<<<<

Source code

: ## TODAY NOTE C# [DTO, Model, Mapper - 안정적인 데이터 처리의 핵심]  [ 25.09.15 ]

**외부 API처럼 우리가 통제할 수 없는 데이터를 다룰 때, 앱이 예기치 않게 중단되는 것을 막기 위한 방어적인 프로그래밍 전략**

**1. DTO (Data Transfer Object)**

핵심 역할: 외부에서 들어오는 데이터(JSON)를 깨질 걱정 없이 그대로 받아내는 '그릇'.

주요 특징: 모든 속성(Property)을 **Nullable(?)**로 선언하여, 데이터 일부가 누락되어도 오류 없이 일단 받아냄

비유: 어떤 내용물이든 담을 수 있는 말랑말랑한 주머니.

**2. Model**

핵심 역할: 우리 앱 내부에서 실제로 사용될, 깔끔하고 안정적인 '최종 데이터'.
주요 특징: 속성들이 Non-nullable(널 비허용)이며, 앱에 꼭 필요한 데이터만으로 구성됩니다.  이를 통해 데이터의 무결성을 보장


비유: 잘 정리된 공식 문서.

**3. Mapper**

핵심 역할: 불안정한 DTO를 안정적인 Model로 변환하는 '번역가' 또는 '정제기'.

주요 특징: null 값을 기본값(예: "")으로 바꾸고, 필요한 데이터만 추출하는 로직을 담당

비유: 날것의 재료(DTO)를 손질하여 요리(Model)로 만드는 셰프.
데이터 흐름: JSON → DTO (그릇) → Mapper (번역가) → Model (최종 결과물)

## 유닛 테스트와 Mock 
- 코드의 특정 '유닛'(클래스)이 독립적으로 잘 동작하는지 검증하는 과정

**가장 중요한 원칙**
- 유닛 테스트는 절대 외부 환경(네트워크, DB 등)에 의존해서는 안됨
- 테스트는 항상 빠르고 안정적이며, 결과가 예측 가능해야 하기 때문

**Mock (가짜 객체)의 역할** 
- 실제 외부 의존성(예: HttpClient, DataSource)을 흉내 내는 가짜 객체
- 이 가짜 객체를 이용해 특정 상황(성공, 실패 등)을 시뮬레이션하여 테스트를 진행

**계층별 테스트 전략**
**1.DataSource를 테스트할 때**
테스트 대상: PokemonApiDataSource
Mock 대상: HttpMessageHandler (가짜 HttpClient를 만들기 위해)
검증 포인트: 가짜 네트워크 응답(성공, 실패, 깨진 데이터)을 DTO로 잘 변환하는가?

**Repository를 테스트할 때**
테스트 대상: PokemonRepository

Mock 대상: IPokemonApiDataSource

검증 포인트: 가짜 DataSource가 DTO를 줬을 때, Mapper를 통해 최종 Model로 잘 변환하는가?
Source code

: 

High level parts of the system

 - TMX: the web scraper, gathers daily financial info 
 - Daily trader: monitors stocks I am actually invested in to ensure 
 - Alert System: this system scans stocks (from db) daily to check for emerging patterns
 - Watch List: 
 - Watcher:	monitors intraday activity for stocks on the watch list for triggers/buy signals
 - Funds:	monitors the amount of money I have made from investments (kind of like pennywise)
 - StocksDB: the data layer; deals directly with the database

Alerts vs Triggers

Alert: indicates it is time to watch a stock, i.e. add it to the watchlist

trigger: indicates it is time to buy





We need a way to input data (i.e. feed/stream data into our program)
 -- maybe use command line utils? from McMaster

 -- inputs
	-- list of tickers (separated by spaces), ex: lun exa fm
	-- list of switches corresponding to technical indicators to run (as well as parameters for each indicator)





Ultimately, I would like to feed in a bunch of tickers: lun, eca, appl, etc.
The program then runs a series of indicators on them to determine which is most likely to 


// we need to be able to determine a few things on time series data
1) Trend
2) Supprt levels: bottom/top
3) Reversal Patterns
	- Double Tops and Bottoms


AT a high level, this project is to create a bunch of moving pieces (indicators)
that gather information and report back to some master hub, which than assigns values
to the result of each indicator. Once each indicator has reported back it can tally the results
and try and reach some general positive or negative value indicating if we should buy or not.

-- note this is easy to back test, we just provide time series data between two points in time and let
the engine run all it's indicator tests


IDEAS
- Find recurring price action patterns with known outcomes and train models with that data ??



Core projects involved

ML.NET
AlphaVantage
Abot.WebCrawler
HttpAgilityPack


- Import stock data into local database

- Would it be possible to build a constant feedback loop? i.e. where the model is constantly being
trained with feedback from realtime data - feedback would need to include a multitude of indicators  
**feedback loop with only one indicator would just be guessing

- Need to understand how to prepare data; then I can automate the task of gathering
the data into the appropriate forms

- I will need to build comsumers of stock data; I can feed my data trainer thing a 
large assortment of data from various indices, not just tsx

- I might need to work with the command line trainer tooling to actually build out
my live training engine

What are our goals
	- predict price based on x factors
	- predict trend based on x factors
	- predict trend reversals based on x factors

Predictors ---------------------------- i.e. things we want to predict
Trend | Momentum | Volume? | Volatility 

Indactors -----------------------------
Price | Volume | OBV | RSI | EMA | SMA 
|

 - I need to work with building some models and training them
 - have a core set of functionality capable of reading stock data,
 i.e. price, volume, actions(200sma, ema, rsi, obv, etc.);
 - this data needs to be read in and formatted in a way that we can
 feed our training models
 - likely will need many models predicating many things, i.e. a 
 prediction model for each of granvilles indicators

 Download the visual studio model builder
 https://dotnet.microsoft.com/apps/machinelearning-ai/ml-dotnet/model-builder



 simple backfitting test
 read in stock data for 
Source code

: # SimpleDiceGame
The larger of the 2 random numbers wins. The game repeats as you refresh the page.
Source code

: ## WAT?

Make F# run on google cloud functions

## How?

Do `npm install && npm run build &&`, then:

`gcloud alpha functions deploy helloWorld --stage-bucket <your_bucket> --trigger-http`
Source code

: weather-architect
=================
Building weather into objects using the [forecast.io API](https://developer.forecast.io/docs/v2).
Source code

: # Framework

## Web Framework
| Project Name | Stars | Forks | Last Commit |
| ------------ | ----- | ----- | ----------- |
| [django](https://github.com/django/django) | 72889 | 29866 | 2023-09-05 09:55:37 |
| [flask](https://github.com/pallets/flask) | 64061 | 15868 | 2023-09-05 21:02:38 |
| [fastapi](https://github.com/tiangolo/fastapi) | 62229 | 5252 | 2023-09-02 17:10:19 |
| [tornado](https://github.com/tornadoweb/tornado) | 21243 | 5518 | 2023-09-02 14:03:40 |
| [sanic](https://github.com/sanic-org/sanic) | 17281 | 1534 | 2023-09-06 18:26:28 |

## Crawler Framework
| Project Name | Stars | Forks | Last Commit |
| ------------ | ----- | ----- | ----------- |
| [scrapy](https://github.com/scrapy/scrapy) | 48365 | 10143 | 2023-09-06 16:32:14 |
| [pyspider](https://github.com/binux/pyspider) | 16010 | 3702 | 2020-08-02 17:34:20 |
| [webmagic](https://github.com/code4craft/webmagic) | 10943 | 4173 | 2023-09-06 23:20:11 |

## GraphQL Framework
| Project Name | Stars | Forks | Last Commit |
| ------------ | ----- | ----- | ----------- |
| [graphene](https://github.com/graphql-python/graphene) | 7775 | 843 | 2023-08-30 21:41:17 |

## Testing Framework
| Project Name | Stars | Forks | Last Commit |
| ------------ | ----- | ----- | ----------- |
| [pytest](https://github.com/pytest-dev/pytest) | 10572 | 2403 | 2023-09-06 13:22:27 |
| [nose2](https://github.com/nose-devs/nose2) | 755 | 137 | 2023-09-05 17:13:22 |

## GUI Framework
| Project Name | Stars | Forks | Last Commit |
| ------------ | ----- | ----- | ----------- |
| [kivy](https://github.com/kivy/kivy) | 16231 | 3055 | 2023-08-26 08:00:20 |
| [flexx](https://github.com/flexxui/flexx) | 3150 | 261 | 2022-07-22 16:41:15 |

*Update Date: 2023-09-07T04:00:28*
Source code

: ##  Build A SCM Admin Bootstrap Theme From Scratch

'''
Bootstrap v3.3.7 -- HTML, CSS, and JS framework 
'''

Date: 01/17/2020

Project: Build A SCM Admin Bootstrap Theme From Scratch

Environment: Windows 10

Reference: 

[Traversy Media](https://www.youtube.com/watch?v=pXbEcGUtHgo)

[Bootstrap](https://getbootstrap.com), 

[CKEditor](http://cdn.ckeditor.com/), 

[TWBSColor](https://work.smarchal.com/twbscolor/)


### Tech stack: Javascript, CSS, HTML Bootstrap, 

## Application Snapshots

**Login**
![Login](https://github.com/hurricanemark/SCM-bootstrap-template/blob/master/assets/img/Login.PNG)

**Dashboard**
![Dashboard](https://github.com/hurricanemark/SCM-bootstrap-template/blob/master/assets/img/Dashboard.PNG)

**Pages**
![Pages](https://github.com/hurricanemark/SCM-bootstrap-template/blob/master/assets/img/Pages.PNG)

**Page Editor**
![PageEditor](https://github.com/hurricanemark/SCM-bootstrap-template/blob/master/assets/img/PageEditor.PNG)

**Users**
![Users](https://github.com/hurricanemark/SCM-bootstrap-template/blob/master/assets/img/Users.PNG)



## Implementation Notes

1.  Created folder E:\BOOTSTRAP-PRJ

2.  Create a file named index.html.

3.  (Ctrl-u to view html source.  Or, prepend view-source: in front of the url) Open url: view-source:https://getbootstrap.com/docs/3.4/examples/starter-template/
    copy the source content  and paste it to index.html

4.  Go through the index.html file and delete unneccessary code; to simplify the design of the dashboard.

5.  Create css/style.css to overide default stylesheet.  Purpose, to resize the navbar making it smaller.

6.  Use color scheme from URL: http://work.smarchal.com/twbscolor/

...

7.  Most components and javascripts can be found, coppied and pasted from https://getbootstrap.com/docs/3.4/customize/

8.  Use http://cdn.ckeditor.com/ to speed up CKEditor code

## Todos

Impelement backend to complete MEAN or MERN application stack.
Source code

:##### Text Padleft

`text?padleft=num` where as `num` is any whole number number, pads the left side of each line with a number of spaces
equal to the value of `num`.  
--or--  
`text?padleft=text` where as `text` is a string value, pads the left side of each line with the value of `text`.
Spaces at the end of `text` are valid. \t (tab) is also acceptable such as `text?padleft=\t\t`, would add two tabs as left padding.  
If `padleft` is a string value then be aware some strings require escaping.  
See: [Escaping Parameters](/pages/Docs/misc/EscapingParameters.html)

>>>>

One stretch of the lines above is wanted, from the line that contains "that gather information" through the line that contains "What are our goals". Output it exactly.

that gather information and report back to some master hub, which than assigns values
to the result of each indicator. Once each indicator has reported back it can tally the results
and try and reach some general positive or negative value indicating if we should buy or not.

-- note this is easy to back test, we just provide time series data between two points in time and let
the engine run all it's indicator tests


IDEAS
- Find recurring price action patterns with known outcomes and train models with that data ??



Core projects involved

ML.NET
AlphaVantage
Abot.WebCrawler
HttpAgilityPack


- Import stock data into local database

- Would it be possible to build a constant feedback loop? i.e. where the model is constantly being
trained with feedback from realtime data - feedback would need to include a multitude of indicators  
**feedback loop with only one indicator would just be guessing

- Need to understand how to prepare data; then I can automate the task of gathering
the data into the appropriate forms

- I will need to build comsumers of stock data; I can feed my data trainer thing a 
large assortment of data from various indices, not just tsx

- I might need to work with the command line trainer tooling to actually build out
my live training engine

What are our goals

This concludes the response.